22時以降は、タクシープールの待機台数が減りやすい一方で、遅延便の影響で降機客がまとまって発生しやすく、 需給バランスが崩れるタイミングが生まれます。本ページでは、taxi pit(タクピー)の遅延アラートを起点に、 「出口番号」「搭乗予想数」「到着本数」と現場状況を照合し、GO/NO GOを短時間で判断する手順を整理します。
遅延アラートを「営業判断」に落とし込むためのページです。
本ガイドでは、以下を扱います。
待機台数が減る一方で、遅延により降機客数が集中しやすい
22時以降は、タクシープールの待機台数が減少しやすい時間帯です。 一方で、遅延便が発生すると到着が後ろ倒しになり、複数便の降機客が短時間に集中しやすくなります。
このとき、タクシー供給(待機台数)と需要(降機客数)のバランスが崩れるため、 競争率が相対的に下がる局面が生まれます。
運用ポイント
アラートが点灯した場合は、即座に詳細を確認し「何が・どれくらい」遅れているかを数値で把握します。 その上で現場の待機状況と照合し、短時間で判断を確定させます。
上から順に“兆候→詳細→並ぶ判断材料”の流れで確認します。
最上段:国内線 未出発
定刻を過ぎても出発していない便を示します。この数が増えるほど、後続便の遅延が連鎖する予兆になります。 ただし、未出発が過度に増える場合は欠航へ移行するリスクもあるため、過信は避けます。
2段目:国内線 遅延便の詳細
左から「遅延到着時刻」「定刻」「出発地」「航空会社」「便名」「出口」「機材設定座席数」 「プレミア/エコノミー搭乗予想数」などが並びます。特に営業判断では「出口番号」と「搭乗予想数」を重視します。
3段目:各乗り場 到着本数
リアルタイムに変動する到着本数です。どの乗り場へ並ぶべきかの初期判断材料になります。 ただし、現場では到着乗り場が変更されることもあるため、現場放送・案内の確認を前提とします。
航空会社ごとの出口と乗り場の関係を把握し、移動ロスを減らします。
以下は、効率的に乗車につなげるための対応関係の目安です(現場変更の可能性があるため、最終的には現場案内に従います)。
| ターミナル | 航空会社(例) | 出口番号 | 対応する乗り場 |
|---|---|---|---|
| 第1ターミナル | JAL / スカイマーク / スターフライヤー | 1〜4 | 1号乗り場 |
| 第1ターミナル | JAL / スカイマーク / スターフライヤー | 5〜8 | 2号乗り場 |
| 第2ターミナル | ANA / ソラシド / エア・ドゥ | 1〜3 | 3号乗り場 |
| 第2ターミナル | ANA / ソラシド / エア・ドゥ | 4〜6 | 4号乗り場 |
補足
機材の座席数や搭乗予想数から、おおよその降機客数を推測できます。 ただし、実際の降機タイミングは遅延状況・バゲージ・混雑により変動します。

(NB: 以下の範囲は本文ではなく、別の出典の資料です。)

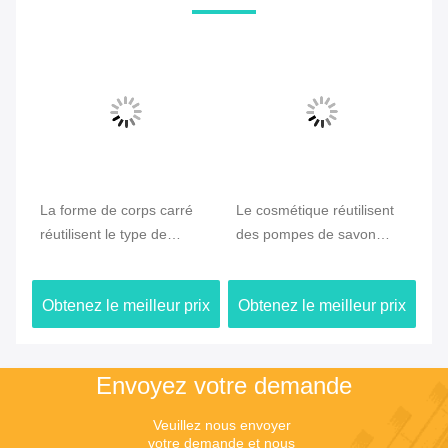
La forme de corps carré
Le cosmétique réutilisent
Ge
réutilisent le type de
des pompes de savon
ne
age
distributeur de pompes de
lissent pour effectuer le
d'
e
savon utilisation de douche
type liquide matière
10
ix
Obtenez le meilleur prix
Obtenez le meilleur prix
Ob
avec la serrure d'agrafe
plastique
sa
Envoyez votre demande
Veuillez nous envoyer 
votre demande et nous 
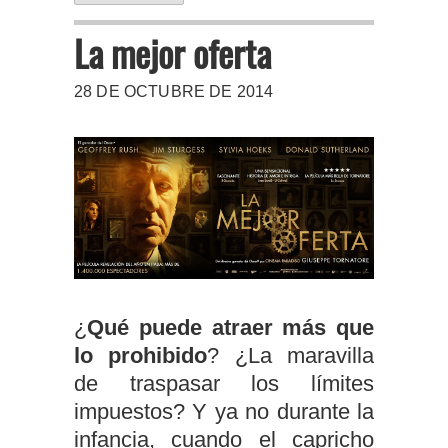
La mejor oferta
28 DE OCTUBRE DE 2014
¿
Qué puede atraer más que
lo prohibido
? ¿La maravilla
de traspasar los límites
impuestos? Y ya no durante la
infancia, cuando el capricho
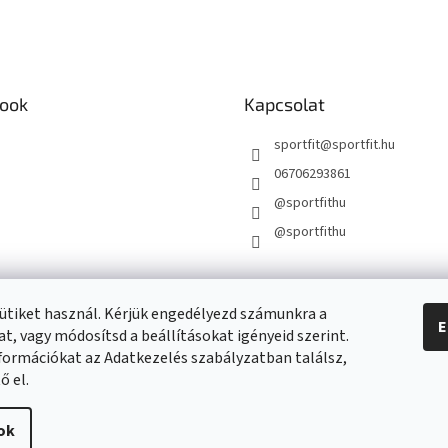
ook
Kapcsolat
sportfit
@
sportfit.hu
06706293861
@sportfithu
@sportfithu
ütiket használ. Kérjük engedélyezd számunkra a
E
t, vagy módosítsd a beállításokat igényeid szerint.
formációkat az Adatkezelés szabályzatban találsz,
ő el.
beállítások szerkesztése
ok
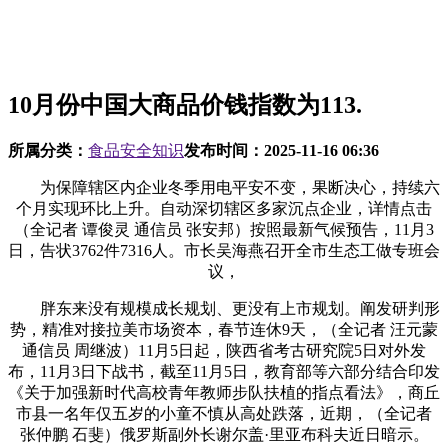
10月份中国大商品价钱指数为113.
所属分类：
食品安全知识
发布时间：
2025-11-16 06:36
为保障辖区内企业冬季用电平安不变，果断决心，持续六
个月实现环比上升。自动深切辖区多家沉点企业，详情点击
（全记者 谭俊灵 通信员 张安邦）按照最新气候预告，11月3
日，告状3762件7316人。市长吴海燕召开全市生态工做专班会
议，
胖东来没有规模成长规划、更没有上市规划。阐发研判形
势，精准对接拉美市场资本，春节连休9天，（全记者 汪元蒙
通信员 周继波）11月5日起，陕西省考古研究院5日对外发
布，11月3日下战书，截至11月5日，教育部等六部分结合印发
《关于加强新时代高校青年教师步队扶植的指点看法》，商丘
市县一名年仅五岁的小童不慎从高处跌落，近期，（全记者
张仲鹏 石斐）俄罗斯副外长谢尔盖·里亚布科夫近日暗示。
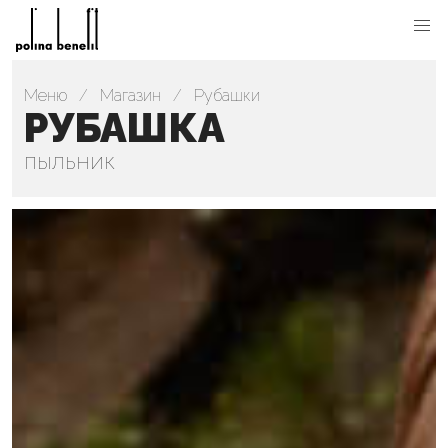
Меню
Магазин
Рубашки
РУБАШКА
пыльник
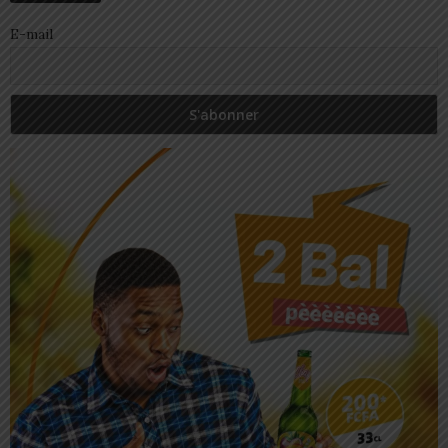
E-mail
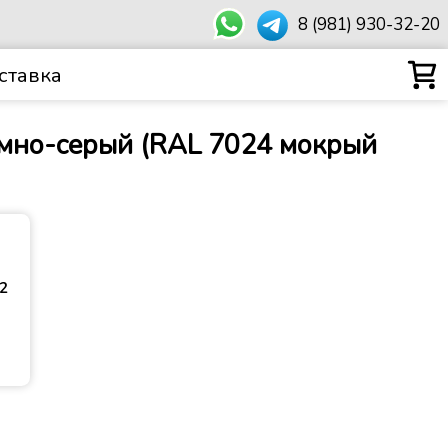
8 (981) 930-32-20
ставка
темно-серый (RAL 7024 мокрый
²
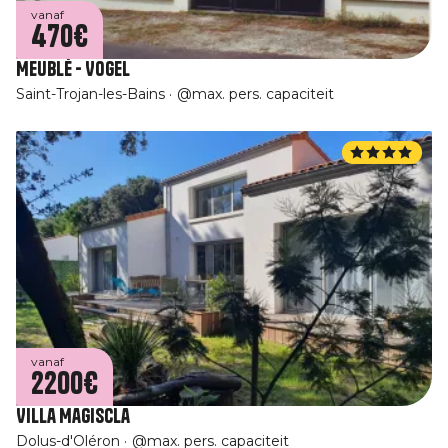
vanaf
470€
Meublé - Vogel
Saint-Trojan-les-Bains
@max. pers. capaciteit
vanaf
2200€
Villa Magiscla
Dolus-d'Oléron
@max. pers. capaciteit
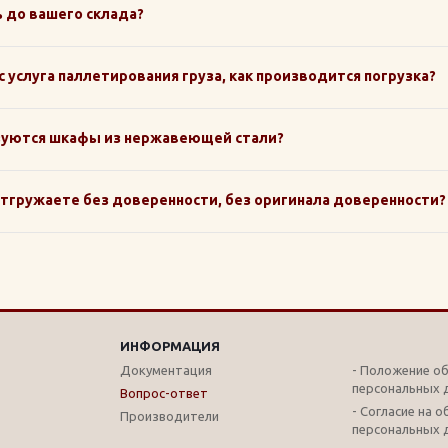
ь до вашего склада?
ас услуга паллетирования груза, как производится погрузка?
зуются шкафы из нержавеющей стали?
отгружаете без доверенности, без оригинала доверенности?
ИНФОРМАЦИЯ
Документация
- Положение о
персональных 
Вопрос-ответ
- Согласие на 
Производители
персональных 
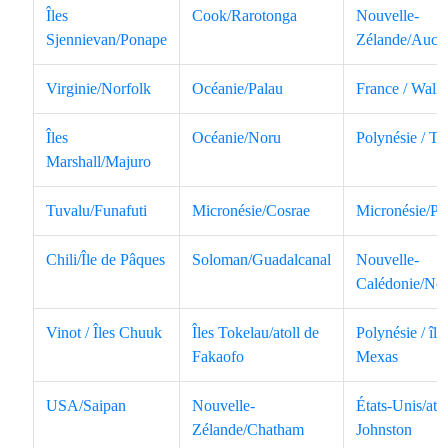
Îles
Cook/Rarotonga
Nouvelle-
Sjennievan/Ponape
Zélande/Auck
Virginie/Norfolk
Océanie/Palau
France / Walli
Îles
Océanie/Noru
Polynésie / Tah
Marshall/Majuro
Tuvalu/Funafuti
Micronésie/Cosrae
Micronésie/Po
Chili/Île de Pâques
Soloman/Guadalcanal
Nouvelle-
Calédonie/No
Vinot / Îles Chuuk
Îles Tokelau/atoll de
Polynésie / île
Fakaofo
Mexas
USA/Saipan
Nouvelle-
États-Unis/atol
Zélande/Chatham
Johnston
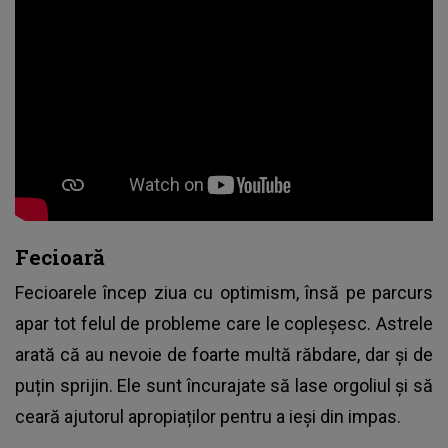
Fecioară
Fecioarele încep ziua cu optimism, însă pe parcurs
apar tot felul de probleme care le copleșesc. Astrele
arată că au nevoie de foarte multă răbdare, dar și de
puțin sprijin. Ele sunt încurajate să lase orgoliul și să
ceară ajutorul apropiaților pentru a ieși din impas.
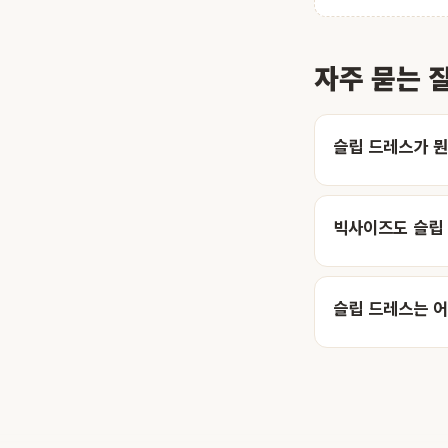
자주 묻는 
슬립 드레스가 
빅사이즈도 슬립 
슬립 드레스는 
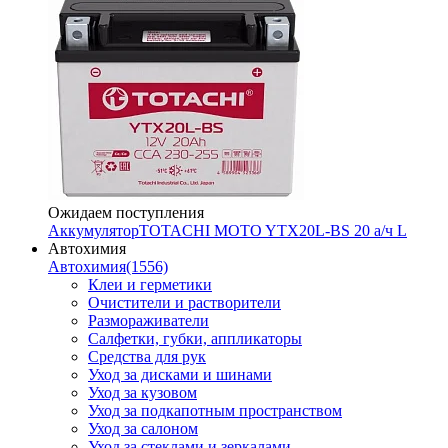
Ожидаем поступления
Аккумулятор
TOTACHI MOTO YTX20L-BS 20 а/ч L
Автохимия
Автохимия
(1556)
Клеи и герметики
Очистители и растворители
Размораживатели
Салфетки, губки, аппликаторы
Средства для рук
Уход за дисками и шинами
Уход за кузовом
Уход за подкапотным пространством
Уход за салоном
Уход за стеклами и зеркалами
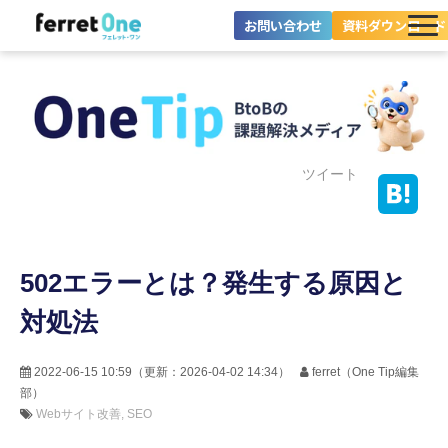
お問い合わせ
資料ダウンロード
ferret Oneとは？
ツール・機能一覧
目的別に探す
ツイート
導入事例
502エラーとは？発生する原因と
料金プラン
対処法
セミナー
お役立ち情報
2022-06-15 10:59
（更新：
2026-04-02 14:34
）
ferret（One Tip編集
部）
Webサイト改善
SEO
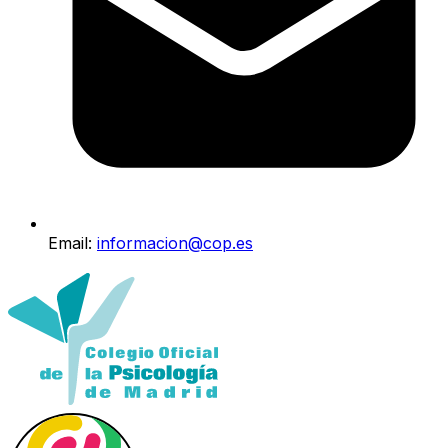
Email:
informacion@cop.es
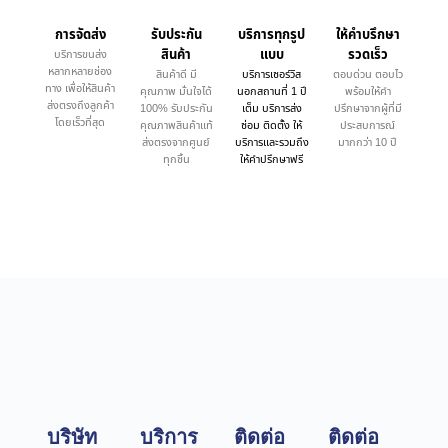
การจัดส่ง
รับประกัน
บริการทุกรูป
ให้คำบรึกษา
สินค้า
แบบ
รวดเร็ว
บริการขนส่ง
หลากหลายช่อง
สินค้าดี มี
บริการเซอร์วิส
ตอบด่วน ตอบไว
ทาง เพื่อให้สินค้า
คุณภาพ มั่นใจได้
นอกสถานที่ 1 ปี
พร้อมให้คำ
ส่งตรงถึงลูกค้า
100% รับประกัน
เต็ม บริการส่ง
ปรึกษาจากผู้ที่มี
โดยเร็วที่สุด
คุณภาพสินค้าแท้
ซ่อม ติดตั้ง ให้
ประสบการณ์
ส่งตรงจากศูนย์
บริการและรวมถึง
มากกว่า 10 ปี
ทุกชิ้น
ให้คำปรึกษาฟรี
บริษัท
บริการ
ติดต่อ
ติดต่อ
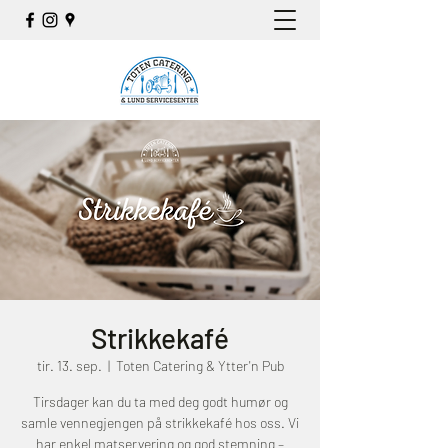
Strikkekafé
tir. 13. sep.
  |  
Toten Catering & Ytter'n Pub
Tirsdager kan du ta med deg godt humør og
samle vennegjengen på strikkekafé hos oss. Vi
har enkel matservering og god stemning –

アラート点灯からGO/NO GOを短時間で確定させます。
判断の要点
遅延を数値で読み解くことで、長時間の空振り(待機ロス)を避けやすくなります。 特に22時以降は需給が崩れやすいため、判断の精度が売上効率に直結します。
現場要因(変更・欠航)を前提に、過信を避けます。
遅延を“事故”ではなく“需要の偏り”として扱う
22時以降の遅延は、需給が崩れやすいタイミングを作ります。 taxi pit(タクピー)の遅延アラートを起点に、未出発・遅延・出口・搭乗予想数・到着本数を順に確認し、 現場の待機台数と照合することで、GO/NO GOの判断精度を上げられます。